The one thing that was a large difference between the two teams, outside of Jon Lester giving up zero earned runs in 14 innings, was the quality of at bats the Red Sox had. Up and down the lineup, the Red Sox have “tough outs” as the BPS likes to refer to them as(outside of Varitek). But even Varitek doesn’t lack TOO much in his approach, he simply cannot hit very well anymore. Ellsbury (to a lesser extent) Pedroia, Ortiz, Youkilis, Drew, Bay, Kotsay (somewhat) and Lowrie all approach their at bats well. And if a pitcher is going to have success against the Red Sox, it is not going to be because the Red Sox fail at the way they go about their at-bats. The Red Sox, whether it because of Magadan or the talent the team withholds, probably some of both, know how to go about an at bat. They are patient, they know how to take a walk, and they are great at looking for a pitch that they can hit. They still fail a lot, as does every team, but they aren’t lacking in the way they come up to the plate and execute. Now one can enjoy their team of free swingers, I on the other hand will take this approach any day of the week (unless one could have the success Nomar did). Mark Teixera was very good in his approach, but he was one of the few that did it consistently well in the Angels lineup (Vlad is of course an exception).
Statistically, the Red Sox offense was far superior to that of the Angels to begin with. The Red Sox OPS+ was 108, while the Angels was 96. 96! That is below average. And they were 10th in runs scored too, so they didn’t have some magical ability to score runs from not getting on base. They somehow won many games, but they didn’t get on base (11th in OBP) and they didn’t score runs. Mark Teixera made the offense better, statistically or not. It gave them an overall upgrade at first base over Kotchman, a bat that could make the opposing pitcher work, and make that same pitcher pay too.
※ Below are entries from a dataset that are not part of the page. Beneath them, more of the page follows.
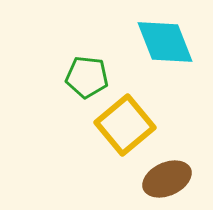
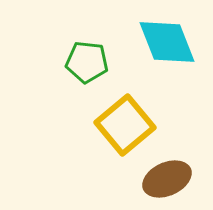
cyan diamond: moved 2 px right
green pentagon: moved 15 px up
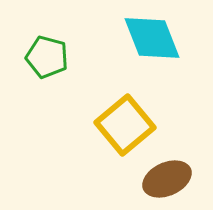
cyan diamond: moved 15 px left, 4 px up
green pentagon: moved 40 px left, 5 px up; rotated 9 degrees clockwise
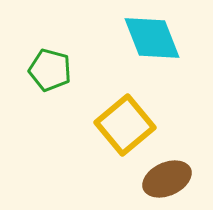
green pentagon: moved 3 px right, 13 px down
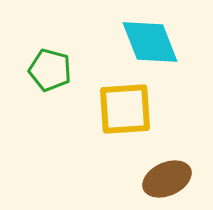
cyan diamond: moved 2 px left, 4 px down
yellow square: moved 16 px up; rotated 36 degrees clockwise
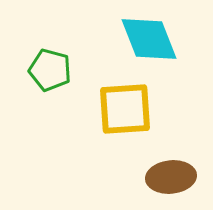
cyan diamond: moved 1 px left, 3 px up
brown ellipse: moved 4 px right, 2 px up; rotated 18 degrees clockwise
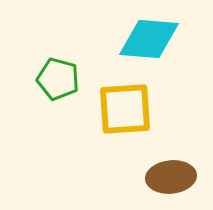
cyan diamond: rotated 64 degrees counterclockwise
green pentagon: moved 8 px right, 9 px down
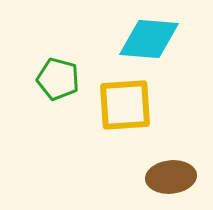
yellow square: moved 4 px up
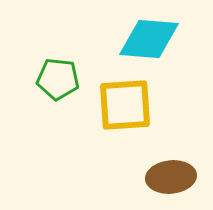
green pentagon: rotated 9 degrees counterclockwise
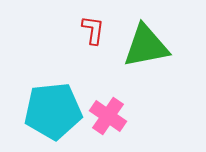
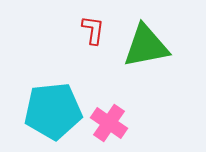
pink cross: moved 1 px right, 7 px down
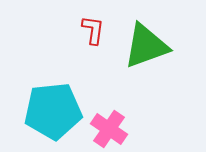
green triangle: rotated 9 degrees counterclockwise
pink cross: moved 6 px down
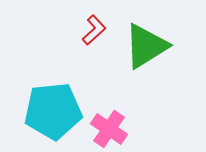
red L-shape: moved 1 px right; rotated 40 degrees clockwise
green triangle: rotated 12 degrees counterclockwise
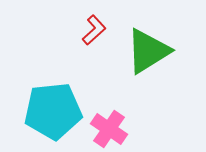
green triangle: moved 2 px right, 5 px down
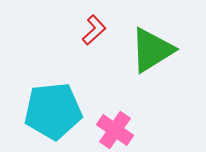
green triangle: moved 4 px right, 1 px up
pink cross: moved 6 px right, 1 px down
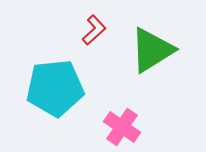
cyan pentagon: moved 2 px right, 23 px up
pink cross: moved 7 px right, 3 px up
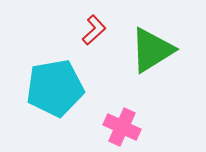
cyan pentagon: rotated 4 degrees counterclockwise
pink cross: rotated 9 degrees counterclockwise
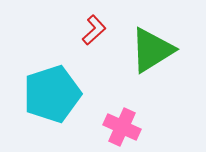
cyan pentagon: moved 3 px left, 6 px down; rotated 8 degrees counterclockwise
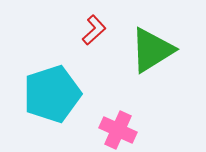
pink cross: moved 4 px left, 3 px down
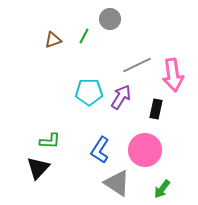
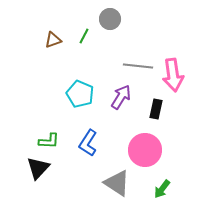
gray line: moved 1 px right, 1 px down; rotated 32 degrees clockwise
cyan pentagon: moved 9 px left, 2 px down; rotated 24 degrees clockwise
green L-shape: moved 1 px left
blue L-shape: moved 12 px left, 7 px up
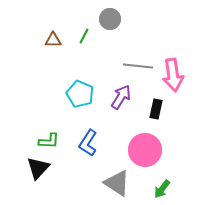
brown triangle: rotated 18 degrees clockwise
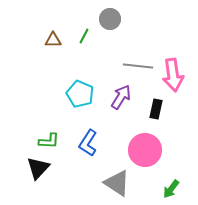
green arrow: moved 9 px right
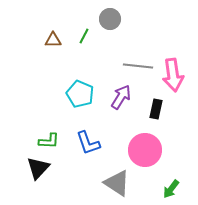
blue L-shape: rotated 52 degrees counterclockwise
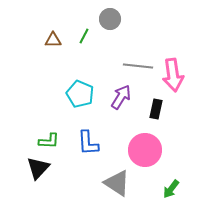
blue L-shape: rotated 16 degrees clockwise
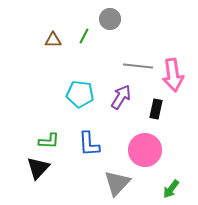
cyan pentagon: rotated 16 degrees counterclockwise
blue L-shape: moved 1 px right, 1 px down
gray triangle: rotated 40 degrees clockwise
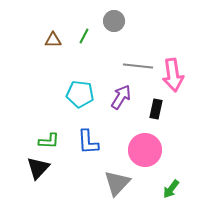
gray circle: moved 4 px right, 2 px down
blue L-shape: moved 1 px left, 2 px up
He is one of the better hitters in the game. But Kotchman was average, maybe a little better, so to upgrade to a good hitter can only do SO much. I think the Tex acquisition was the right one, guys like Kotchman can be found elsewhere, with more ease. But the Teixera’s of the game are not easy to come by, and he gave them a better shot to win it all than Kotchman did. But the team, with or without Mark Teixera, did not get on base enough. If they want to swing at every pitcher and get on base a lot over a large sampling, then so be it. But they didn’t get on base, and the runs didn’t fall into their lap. I prefer the higher OBP than the ability to bunt and swing earlier in the count, but maybe that is just me.
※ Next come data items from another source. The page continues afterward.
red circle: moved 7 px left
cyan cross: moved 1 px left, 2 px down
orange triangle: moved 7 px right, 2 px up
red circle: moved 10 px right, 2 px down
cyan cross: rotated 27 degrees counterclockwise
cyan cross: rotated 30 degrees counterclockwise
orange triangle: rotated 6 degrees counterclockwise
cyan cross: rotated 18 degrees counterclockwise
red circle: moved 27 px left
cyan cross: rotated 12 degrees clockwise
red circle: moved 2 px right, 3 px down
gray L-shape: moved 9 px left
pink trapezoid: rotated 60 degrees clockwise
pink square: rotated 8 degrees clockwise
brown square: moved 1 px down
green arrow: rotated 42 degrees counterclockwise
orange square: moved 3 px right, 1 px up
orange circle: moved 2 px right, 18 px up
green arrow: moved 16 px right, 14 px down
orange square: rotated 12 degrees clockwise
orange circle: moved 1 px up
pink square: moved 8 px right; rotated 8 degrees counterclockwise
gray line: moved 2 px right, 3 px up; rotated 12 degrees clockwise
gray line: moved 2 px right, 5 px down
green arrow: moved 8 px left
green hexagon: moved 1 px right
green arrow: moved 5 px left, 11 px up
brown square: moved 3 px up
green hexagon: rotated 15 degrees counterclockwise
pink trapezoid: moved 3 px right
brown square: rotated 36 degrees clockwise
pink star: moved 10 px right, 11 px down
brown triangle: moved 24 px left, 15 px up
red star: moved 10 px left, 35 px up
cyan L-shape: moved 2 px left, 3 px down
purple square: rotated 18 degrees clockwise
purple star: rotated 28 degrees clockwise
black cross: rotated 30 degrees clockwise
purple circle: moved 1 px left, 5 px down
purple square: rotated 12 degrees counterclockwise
I know I sound confident now, I am. I felt the Red Sox were the better team going in, but I couldn’t truly tell if it was the objective stats I rely on, which are in the Red Sox favor. Or maybe because I happen to root for the Red Sox and have seen them win a championship in the past year. That being said, I kind of left the playoffs to declare who the best team was. I thought the White Sox were the fourth best of the field, but I wasn’t as sure who the best was, and still are not. After all, the Rays were basically tied for the second best run differential in the game, they had a slightly better defensive efficiency then the Red Sox. Had the same ERA+, and were 5% worse in OPS+. Those numbers are pretty close. Whoever wins this series was and is the best team in the American League this season.